From now on, we only use [_], hide and the above extension operator to
define everything else, and so works for any monad:

\begin{code}

[∅]-elim : {A : Set} → [ ∅ ] → A
[∅]-elim = ∅-elim ∘ back-to-∅

functor : {X Y : Set} → (X → Y) → [ X ] → [ Y ]
functor f = extension (hide ∘ f)

functor₂ : {X Y Z : Set} → (X → Y → Z) → [ X ] → [ Y ] → [ Z ]
functor₂ f xh yh = extension(λ x → functor (f x) yh) xh

Lemma[[X→Y]⇒X→[Y]] : {X : Set}{Y : X → Set} → [ ((x : X) → Y x) ] → (x : X) → [ Y x ]
Lemma[[X→Y]⇒X→[Y]] fh x = functor(λ f → f x) fh

Lemma[[X→Y]⇒[X]→[Y]] : {X Y : Set} → [ (X → Y) ] → [ X ] → [ Y ]
Lemma[[X→Y]⇒[X]→[Y]] fh = extension(Lemma[[X→Y]⇒X→[Y]] fh)

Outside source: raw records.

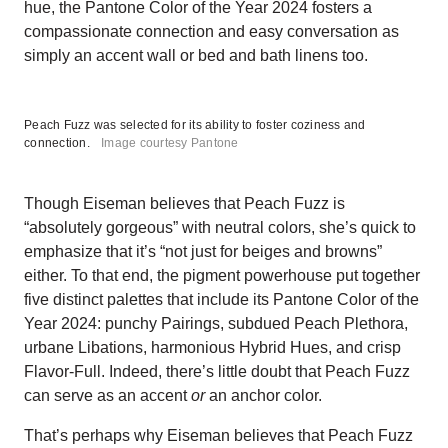
hue, the Pantone Color of the Year 2024 fosters a
compassionate connection and easy conversation as
simply an accent wall or bed and bath linens too.
Peach Fuzz was selected for its ability to foster coziness and
connection.
Image courtesy Pantone
Though Eiseman believes that Peach Fuzz is
“absolutely gorgeous” with neutral colors, she’s quick to
emphasize that it’s “not just for beiges and browns”
either. To that end, the pigment powerhouse put together
five distinct palettes that include its Pantone Color of the
Year 2024: punchy Pairings, subdued Peach Plethora,
urbane Libations, harmonious Hybrid Hues, and crisp
Flavor-Full. Indeed, there’s little doubt that Peach Fuzz
can serve as an accent
or
an anchor color.
That’s perhaps why Eiseman believes that Peach Fuzz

decidable-structure : {X : Set} → decidable X → [ X ] → X
decidable-structure (inl x) xh = x
decidable-structure (inr u) xh = [∅]-elim (functor u xh)

Lemma[[≡]→≡]-ℕ : {m n : ℕ} → [ m ≡ n ] → m ≡ n
Lemma[[≡]→≡]-ℕ {m} {n} = decidable-structure (ℕ-discrete m n)

Lemma[[≡]→≡]-₂ : {b b' : ₂} → [ b ≡ b' ] → b ≡ b'
Lemma[[≡]→≡]-₂ {b} {b'} = decidable-structure (₂-discrete b b')

\end{code}

The double negations of identity type and related properties:

\begin{code}

[refl] : {X : Set}{x : X} → [ x ≡ x ]
[refl] = hide refl

[sym] : {X : Set}{x₀ x₁ : X} → [ x₀ ≡ x₁ ] → [ x₁ ≡ x₀ ]
[sym] = functor _⁻¹

[trans] : {X : Set}{x₀ x₁ x₂ : X} → [ x₀ ≡ x₁ ] → [ x₁ ≡ x₂ ] → [ x₀ ≡ x₂ ]
[trans] = functor₂ _·_

[transport] : {X : Set}{x x' : X}(Y : X → Set) → [ x ≡ x' ] → [ Y x ] → [ Y x' ]
[transport] Y = functor₂ (transport Y)

[ap] : {X Y : Set} → (f : X → Y) → {x₀ x₁ : X} → [ x₀ ≡ x₁ ] → [ f x₀ ≡ f x₁ ]
[ap] f = functor (ap f)

[fun-ap] : {X Y : Set} → ∀{f g : X → Y} → [ f ≡ g ] → ∀(x : X) → [ f x ≡ g x ]
[fun-ap] eh x = functor(λ e → fun-ap e x) eh

[pair⁼] : {X : Set}{Y : X → Set}{x x' : X}{y : Y x}{y' : Y x'}
        → (p : x ≡ x') → [ transport Y p y ≡ y' ] → [ (x , y) ≡ (x' , y') ]
[pair⁼] p = functor (pair⁼ p)

[pairˣ⁼] : {X Y : Set} {x x' : X} {y y' : Y}
         → [ x ≡ x' ] → [ y ≡ y' ] → [ (x , y) ≡ (x' , y') ]
[pairˣ⁼] = functor₂ pairˣ⁼

\end{code}